There are a few universal truths that every person learns as a child; the sky is blue, the earth is round and a year has 365 days.

Well, two out of three isn't bad.

According to Wolfram Research, a tropical year actually has 365.242190 days.

Since that extra quarter day would be hard to equivocate on a calendar, every four years a leap day is added in February to realign the calendar with the seasons.

That is why every four years February has a 29th day.

However, since .242190 times four is only .968760, adding a day every four years is a little bit too much.

To balance things back out, a mathematical equation was developed to leave out certain certain years that would normally be leap years and keep the calendar correct.

So, according to Wolfram, there is a leap year every year divisible by four except for years which are both divisible by 100 and not divisible by 400.

For example, the year 2000 was a leap year yet the years 1700, 1800 and 1900 were not.

The current system of adding a leap day began in 1752 when Britain and its colonies changed from the Julian calendar to the Gregorian calendar, which is still used today.

Rachel Jensen has only celebrated her birthday four times and is looking forward to turning five on the 29th.

Her birthday is either celebrated on the first or the 28th, but this year she is looking forward to a party on her actual birthday with all of her extended family from Salt Lake City.

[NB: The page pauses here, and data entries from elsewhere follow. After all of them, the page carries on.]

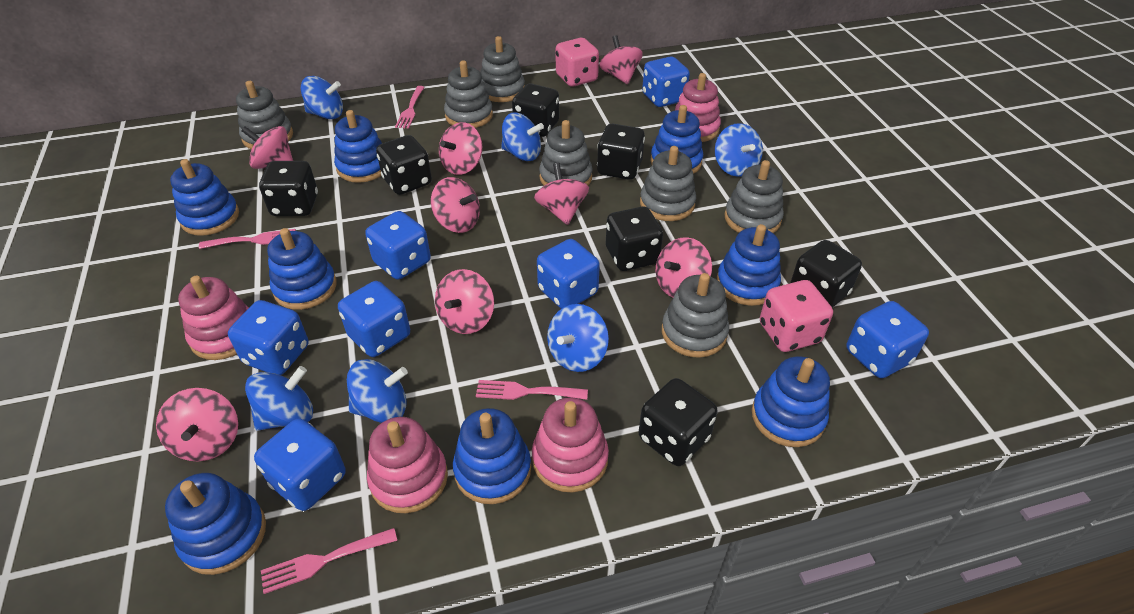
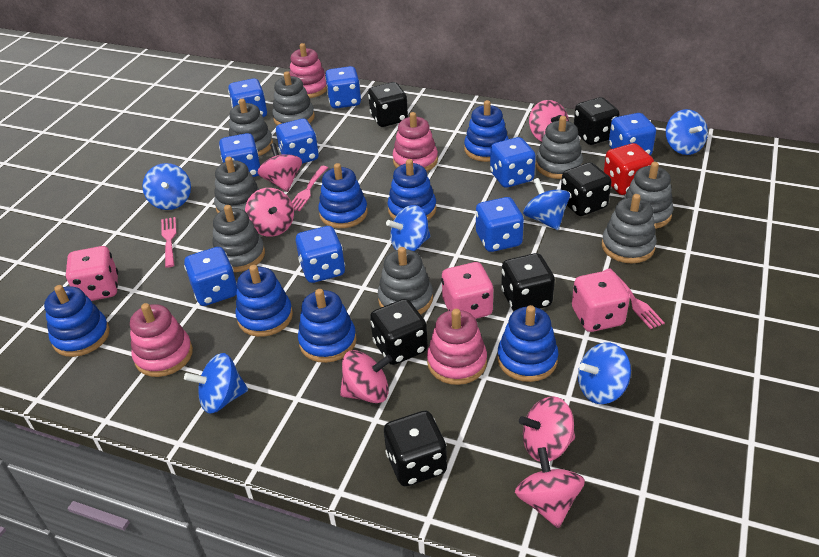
black dice: 7 -> 6
blue dice: 7 -> 9
blue stacking toy: 8 -> 7
grey stacking toy: 7 -> 8
pink dice: 2 -> 3
pink fork: 4 -> 3
pink spinning top: 8 -> 6
red dice: 0 -> 1

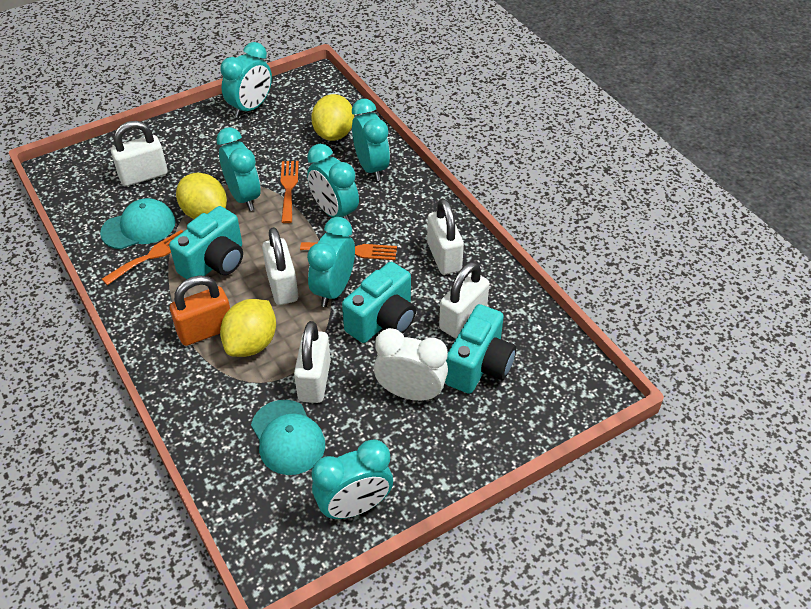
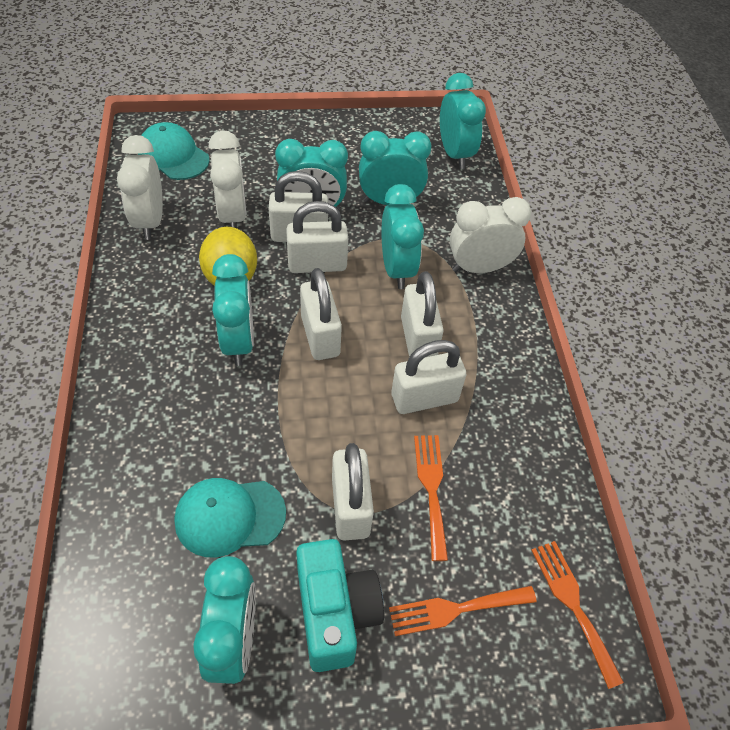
orange padlock: 1 -> 0
turquoise camera: 3 -> 1
white clock: 1 -> 3
white padlock: 5 -> 6
yellow lemon: 3 -> 1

Jensen said she got teased some growing up because her leap-year birthday count made her so young.

"They thought I was just a baby," she laughed. "But I thought at least I'm never gonna get old."

Jensen is a full-time student at College of Eastern Utah and a lifelong resident of Carbon County.

This year Becky Noyes will celebrate her seventh birthday alonag with her son, who is also turning seven.

She joked that next year he will be older than her.

Noyes said the day of her birthday wasn't that unusual because she always celebrated it on the 28th, although a lot of her friends teased her when she turned 16, saying that not many 4-year-olds get to drive.

She added that in some ways having a leap year birthday was better because her large family never forgets what day it is and that she has won some fun prizes from leap year birthday contests.

Fifteen year old Ashlee Curtis is one of Carbon County's youngest leap year babies.

This year, for her sweet 16th, she will celebrate being four.

She said when she told people her birthday was the 29th of February, they have always thought she was making it up.

"People were like, that's not a day," she said.

Curtis, a sophomore at Carbon High, usually has her birthday on the 28th.

This year she will enjoy it on its true day.

"My family is having a surprise party for me that I don't know about," she joked. "My sister is not very good about keeping secrets."

Jeanne Boyack has found the good side of only having a birthday every four years.

"When I was a little kid, I felt really left out," she commented. "But now that I am older, it's great because I can lie about my age."

Boyack, a resident of Helper, will celebrate her 16th leap year birthday this Sunday.

Over the years, she has had her birthday on the 28th of February.

Betty Perez will be sweet 16 this year. As a leap year baby, she said her mother always celebrated her birthday on the last day of February, although her son-in-law argues that her birthday should always be the day after the 28th of February.

Growing up, she said her birthday didn't seem unusual and that she never really has paid attention to it.

"I'm at an age now where no birthday is important," she said.